--- Data for processing ---

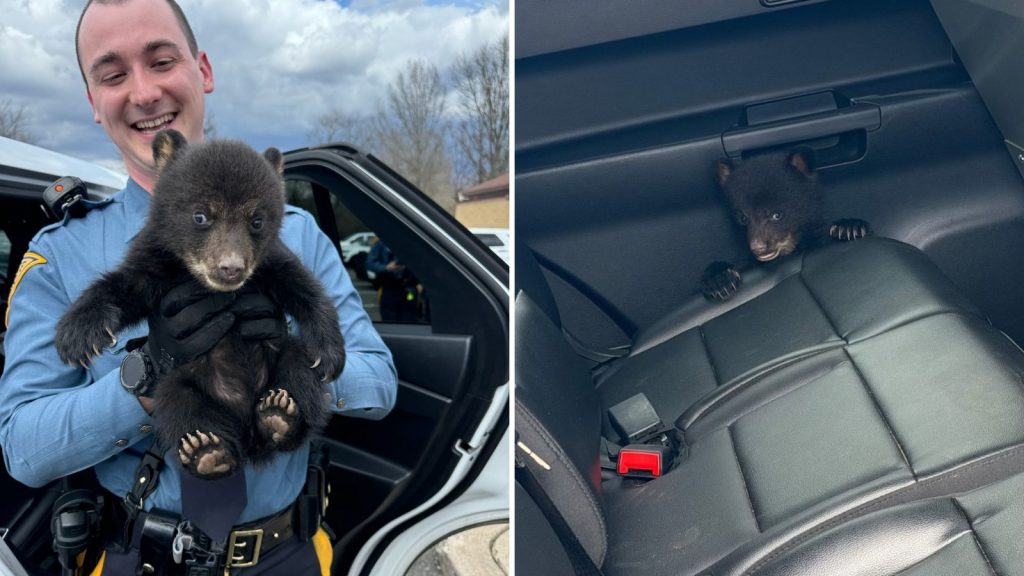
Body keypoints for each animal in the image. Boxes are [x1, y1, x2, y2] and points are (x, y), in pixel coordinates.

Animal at [55, 129, 345, 479]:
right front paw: (77, 335)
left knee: (299, 372)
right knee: (179, 405)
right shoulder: (157, 259)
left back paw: (281, 415)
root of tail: (247, 431)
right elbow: (127, 286)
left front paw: (329, 355)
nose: (231, 268)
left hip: (284, 357)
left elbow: (304, 286)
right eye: (201, 216)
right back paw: (208, 451)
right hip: (180, 383)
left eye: (257, 221)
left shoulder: (269, 263)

---

Transcribe all of the lines above exactly as given. The pictures stay out.

Body keypoints for each animal in the image. Boxes are [x1, y1, x2, y2] and points are (x, y), in pixel coordinates.

Animal at [55, 129, 345, 479]:
right front paw: (77, 335)
left knee: (299, 372)
right knee: (179, 405)
right shoulder: (157, 259)
left back paw: (281, 415)
root of tail: (247, 431)
right elbow: (127, 286)
left front paw: (329, 355)
nose: (231, 268)
left hip: (284, 357)
left elbow: (304, 286)
right eye: (201, 216)
right back paw: (208, 451)
right hip: (180, 383)
left eye: (257, 221)
left shoulder: (269, 263)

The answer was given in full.